Also in the 1960s, another development would worsen this slippery slide towards seed dependence. U.S. seed companies introduced their commercial version of the F1 corn hybrid developed decades earlier in the public sector.6 (F1 means the first filial generation after crossing two different parental lines). Unlike heirloom varieties, F1 hybrids did not breed true. When their seeds were replanted, the offsprings' characteristics segregated and the desirable traits were expressed weakly or irregularly in subsequent generations. So, regardless of the benefits the current crop offered, saving seeds became pointless.
Corn farmers had to buy hybrid seeds from the seed suppliers every planting season. Obviously they still had the option to go back to traditional varieties, but government technicians promoted the hybrid varieties aggressively and extended highly subsidized credit to farmers who used them. So the use of F1 hybrids among corn farmers grew.
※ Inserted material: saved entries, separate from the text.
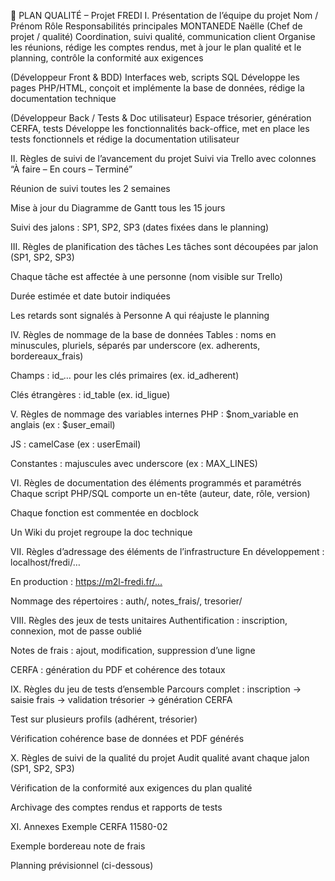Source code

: 📝 PLAN QUALITÉ – Projet FREDI
I. Présentation de l’équipe du projet
Nom / Prénom
Rôle
Responsabilités principales
MONTANEDE Naëlle (Chef de projet / qualité)
Coordination, suivi qualité, communication client
Organise les réunions, rédige les comptes rendus, met à jour le plan qualité et le planning, contrôle la conformité aux exigences

(Développeur Front & BDD)
Interfaces web, scripts SQL
Développe les pages PHP/HTML, conçoit et implémente la base de données, rédige la documentation technique

(Développeur Back / Tests & Doc utilisateur)
Espace trésorier, génération CERFA, tests
Développe les fonctionnalités back-office, met en place les tests fonctionnels et rédige la documentation utilisateur


II. Règles de suivi de l’avancement du projet
Suivi via Trello avec colonnes “À faire – En cours – Terminé”


Réunion de suivi toutes les 2 semaines


Mise à jour du Diagramme de Gantt tous les 15 jours


Suivi des jalons : SP1, SP2, SP3 (dates fixées dans le planning)


III. Règles de planification des tâches
Les tâches sont découpées par jalon (SP1, SP2, SP3)


Chaque tâche est affectée à une personne (nom visible sur Trello)


Durée estimée et date butoir indiquées


Les retards sont signalés à Personne A qui réajuste le planning


IV. Règles de nommage de la base de données
Tables : noms en minuscules, pluriels, séparés par underscore (ex. adherents, bordereaux_frais)


Champs : id_… pour les clés primaires (ex. id_adherent)


Clés étrangères : id_table (ex. id_ligue)


V. Règles de nommage des variables internes
PHP : $nom_variable en anglais (ex : $user_email)


JS : camelCase (ex : userEmail)


Constantes : majuscules avec underscore (ex : MAX_LINES)


VI. Règles de documentation des éléments programmés et paramétrés
Chaque script PHP/SQL comporte un en-tête (auteur, date, rôle, version)


Chaque fonction est commentée en docblock


Un Wiki du projet regroupe la doc technique


VII. Règles d’adressage des éléments de l’infrastructure
En développement : localhost/fredi/…


En production : https://m2l-fredi.fr/…


Nommage des répertoires : auth/, notes_frais/, tresorier/


VIII. Règles des jeux de tests unitaires
Authentification : inscription, connexion, mot de passe oublié


Notes de frais : ajout, modification, suppression d’une ligne


CERFA : génération du PDF et cohérence des totaux


IX. Règles du jeu de tests d’ensemble
Parcours complet : inscription → saisie frais → validation trésorier → génération CERFA


Test sur plusieurs profils (adhérent, trésorier)


Vérification cohérence base de données et PDF générés


X. Règles de suivi de la qualité du projet
Audit qualité avant chaque jalon (SP1, SP2, SP3)


Vérification de la conformité aux exigences du plan qualité


Archivage des comptes rendus et rapports de tests


XI. Annexes
Exemple CERFA 11580-02


Exemple bordereau note de frais


Planning prévisionnel (ci-dessous)

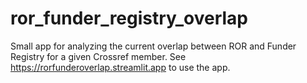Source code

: # ror_funder_registry_overlap
 Small app for analyzing the current overlap between ROR and Funder Registry for a given Crossref member. See https://rorfunderoverlap.streamlit.app to use the app. 
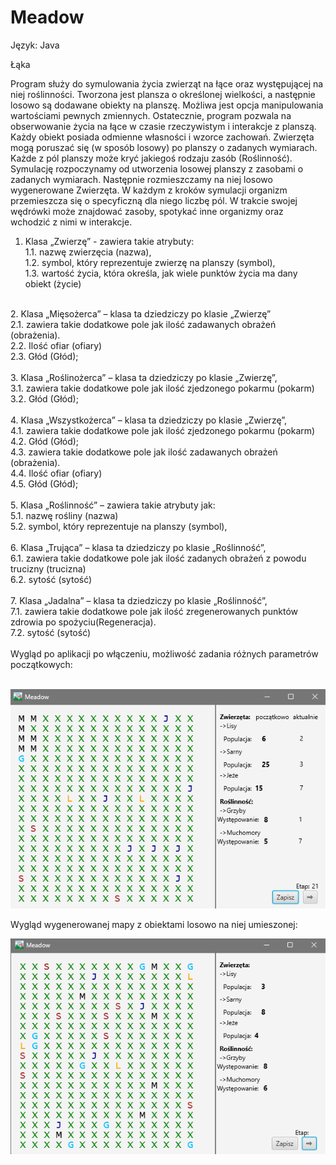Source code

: # Meadow
Język: Java

Łąka

Program służy do symulowania życia zwierząt na łące oraz występującej na niej roślinności. Tworzona jest plansza o określonej wielkości, a następnie losowo są dodawane obiekty na planszę. Możliwa jest opcja manipulowania wartościami pewnych zmiennych. Ostatecznie, program pozwala na obserwowanie życia na łące w czasie rzeczywistym i interakcje z planszą. Każdy obiekt posiada odmienne własności i wzorce zachowań.  Zwierzęta mogą poruszać się (w sposób losowy) po planszy o zadanych wymiarach. Każde z pól planszy może kryć jakiegoś rodzaju zasób (Roślinność). Symulację rozpoczynamy od utworzenia losowej planszy z zasobami o zadanych wymiarach. Następnie rozmieszczamy na niej losowo wygenerowane Zwierzęta. W każdym z kroków symulacji organizm przemieszcza się o specyficzną dla niego liczbę pól. W trakcie swojej wędrówki może znajdować zasoby, spotykać inne organizmy oraz wchodzić z nimi w interakcje.<br />

1. Klasa „Zwierzę” - zawiera takie atrybuty: <br />
1.1. nazwę zwierzęcia (nazwa), <br />
1.2. symbol, który reprezentuje zwierzę na planszy (symbol),<br />
1.3. wartość życia, która określa, jak wiele punktów życia ma dany obiekt (życie)<br />
<br />
2. Klasa „Mięsożerca” – klasa ta dziedziczy po klasie „Zwierzę”<br />
2.1.  zawiera takie dodatkowe pole jak ilość zadawanych obrażeń (obrażenia).<br />
2.2. Ilość ofiar (ofiary)<br />
2.3. Głód (Głód);<br />
<br />
3. Klasa „Roślinożerca” – klasa ta dziedziczy po klasie „Zwierzę”, <br />
3.1. zawiera takie dodatkowe pole jak ilość zjedzonego pokarmu (pokarm)<br />
3.2. Głód (Głód);<br />
<br />
4. Klasa „Wszystkożerca” – klasa ta dziedziczy po klasie „Zwierzę”, <br />
4.1. zawiera takie dodatkowe pole jak ilość zjedzonego pokarmu (pokarm)<br />
4.2. Głód (Głód);<br />
4.3. zawiera takie dodatkowe pole jak ilość zadawanych obrażeń (obrażenia).<br />
4.4. Ilość ofiar (ofiary)<br />
4.5. Głód (Głód);<br />
<br />
5. Klasa „Roślinność” – zawiera takie atrybuty jak:<br />
5.1. nazwę rośliny (nazwa)<br />
5.2. symbol, który reprezentuje na planszy (symbol),<br />
<br />
6. Klasa „Trująca” – klasa ta dziedziczy po klasie „Roślinność”,<br />
6.1. zawiera takie dodatkowe pole jak ilość zadanych obrażeń z powodu trucizny (trucizna)<br />
6.2. sytość (sytość)<br />
<br />
7. Klasa „Jadalna” – klasa ta dziedziczy po klasie „Roślinność”,<br />
7.1. zawiera takie dodatkowe pole jak ilość zregenerowanych punktów zdrowia po spożyciu(Regeneracja).<br />
7.2. sytość (sytość)<br />
<br />
Wygląd po aplikacji po włączeniu, możliwość zadania różnych parametrów początkowych:<br /><br />

![Screenshot](nowamapa.png)<br />

Wygląd wygenerowanej mapy z obiektami losowo na niej umieszonej:<br />

![Screenshot](Meadowmapa.png)<br />

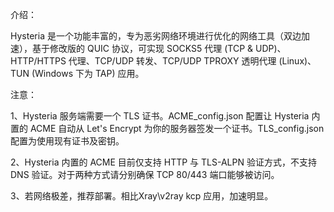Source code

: 介绍：

Hysteria 是一个功能丰富的，专为恶劣网络环境进行优化的网络工具（双边加速），基于修改版的 QUIC 协议，可实现 SOCKS5 代理 (TCP & UDP)、HTTP/HTTPS 代理、TCP/UDP 转发、TCP/UDP TPROXY 透明代理 (Linux)、TUN (Windows 下为 TAP) 应用。

注意：

1、Hysteria 服务端需要一个 TLS 证书。ACME_config.json 配置让 Hysteria 内置的 ACME 自动从 Let's Encrypt 为你的服务器签发一个证书。TLS_config.json 配置为使用现有证书及密钥。

2、Hysteria 内置的 ACME 目前仅支持 HTTP 与 TLS-ALPN 验证方式，不支持 DNS 验证。对于两种方式请分别确保 TCP 80/443 端口能够被访问。

3、若网络极差，推荐部署。相比Xray\v2ray kcp 应用，加速明显。
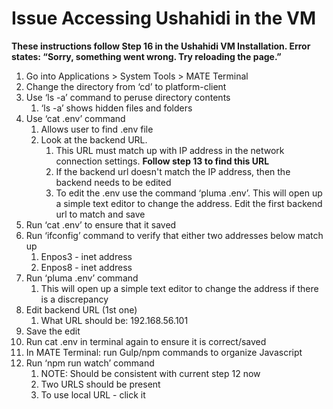 # Issue Accessing Ushahidi in the VM #

  **These instructions follow Step 16 in the Ushahidi VM Installation.
  Error states: “Sorry, something went wrong. Try reloading the page.”**

1. Go into Applications > System Tools > MATE Terminal 
1. Change the directory from ‘cd’ to platform-client
1. Use ‘ls -a’ command to peruse directory contents
    1. ‘ls -a’ shows hidden files and folders
1. Use ‘cat .env’ command
    1. Allows user to find .env file
    1. Look at the backend URL. 
        1. This URL must match up with IP address in the network connection settings. **Follow step 13 to find this URL**
        1. If the backend url doesn't match the IP address, then the backend needs to be edited
        1. To edit the .env use the command ‘pluma .env’. This will open up a simple text editor to change the address. Edit the first backend url to match and save
1. Run ‘cat .env’ to ensure that it saved
1. Run ‘ifconfig’ command to verify that either two addresses below match up
    1. Enpos3 - inet address
    1. Enpos8 - inet address
1. Run ‘pluma .env’ command
    1. This will open up a simple text editor to change the address if there is a discrepancy 
1. Edit backend URL (1st one) 
    1. What URL should be: 192.168.56.101
1. Save the edit
1. Run cat .env in terminal again to ensure it is correct/saved
1. In MATE Terminal:  run Gulp/npm commands to organize Javascript
1. Run ‘npm run watch’ command
    1. NOTE: Should be consistent with current step 12 now
    1. Two URLS should be present
    1. To use local URL - click it
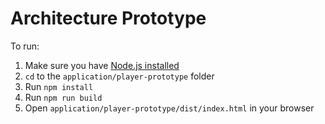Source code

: # Architecture Prototype

To run:
1. Make sure you have [Node.js installed](https://nodejs.org)
2. `cd` to the `application/player-prototype` folder
3. Run `npm install`
4. Run `npm run build`
5. Open `application/player-prototype/dist/index.html` in your browser
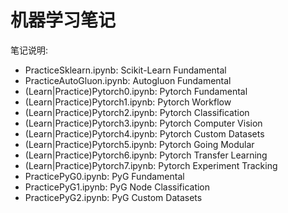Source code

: # 机器学习笔记

笔记说明:  
- PracticeSklearn.ipynb: Scikit-Learn Fundamental
- PracticeAutoGluon.ipynb: Autogluon Fundamental
- (Learn|Practice)Pytorch0.ipynb: Pytorch Fundamental
- (Learn|Practice)Pytorch1.ipynb: Pytorch Workflow
- (Learn|Practice)Pytorch2.ipynb: Pytorch Classification
- (Learn|Practice)Pytorch3.ipynb: Pytorch Computer Vision
- (Learn|Practice)Pytorch4.ipynb: Pytorch Custom Datasets
- (Learn|Practice)Pytorch5.ipynb: Pytorch Going Modular
- (Learn|Practice)Pytorch6.ipynb: Pytorch Transfer Learning
- (Learn|Practice)Pytorch7.ipynb: Pytorch Experiment Tracking
- PracticePyG0.ipynb: PyG Fundamental
- PracticePyG1.ipynb: PyG Node Classification
- PracticePyG2.ipynb: PyG Custom Datasets
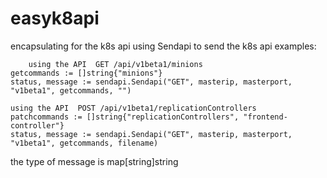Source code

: # easyk8api
encapsulating for the k8s api
using Sendapi to send the k8s api
examples:


        using the API  GET /api/v1beta1/minions 
	getcommands := []string{"minions"}
	status, message := sendapi.Sendapi("GET", masterip, masterport, "v1beta1", getcommands, "")
	
	using the API  POST /api/v1beta1/replicationControllers
	patchcommands := []string{"replicationControllers", "frontend-controller"}
	status, message := sendapi.Sendapi("GET", masterip, masterport, "v1beta1", getcommands, filename)

the type of message is map[string]string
As more farmers abandoned their traditional corn, these varieties became scarce and gradually disappeared. Commercial hybrid corn varieties eventually dominated the seed corn market, like the HYVs did among rice farmers. But with a difference. If seed buying had been an occasional purchase in the past when seeds produced their own kind, hybrids led to repeat sales season after season, turning seeds into highly profitable commodities.
As the seed business became more profitable, giant agrochemical firms began buying up the seed companies that had established themselves in the market. A similar corporate trend towards F1 hybrids emerged in the vegetable sector and, later, in the rice sector, a trend that continues today.7 8 9
F1 hybrids mark the beginning of corporate efforts to gain full control over seeds, especially in major staple crops and vegetables. They also represent the first technology in agriculture explicitly meant to end the farmers' age-old practice of saving part of their harvest to use as seed in the next planting season. This counter-productive technology strikes at the very heart of sustainability and the seed commons.
Commercial seed breeders took care that non-hybrid varieties would remain under their control too. Their demand for exclusive rights over varieties they developed eventually gave rise to the 1961 Convention for the Protection of New Varieties of Plants. This convention defined plant breeders' rights, mandated plant variety protection and established an international union, the UPOV, to work for plant breeders' interests. As countries acceded to UPOV agreements, they moved to adopt counter-productive national seed laws that limited the freedom of farmers to exchange seeds or to sell them. Subsequent UPOV agreements (1972, 1978, 1991) became more and more restrictive of farmers' rights.10
It was a two-pronged offensive against seed-saving and exchange: the technology of hybrids and new laws and international agreements restricting farmers' options over seeds.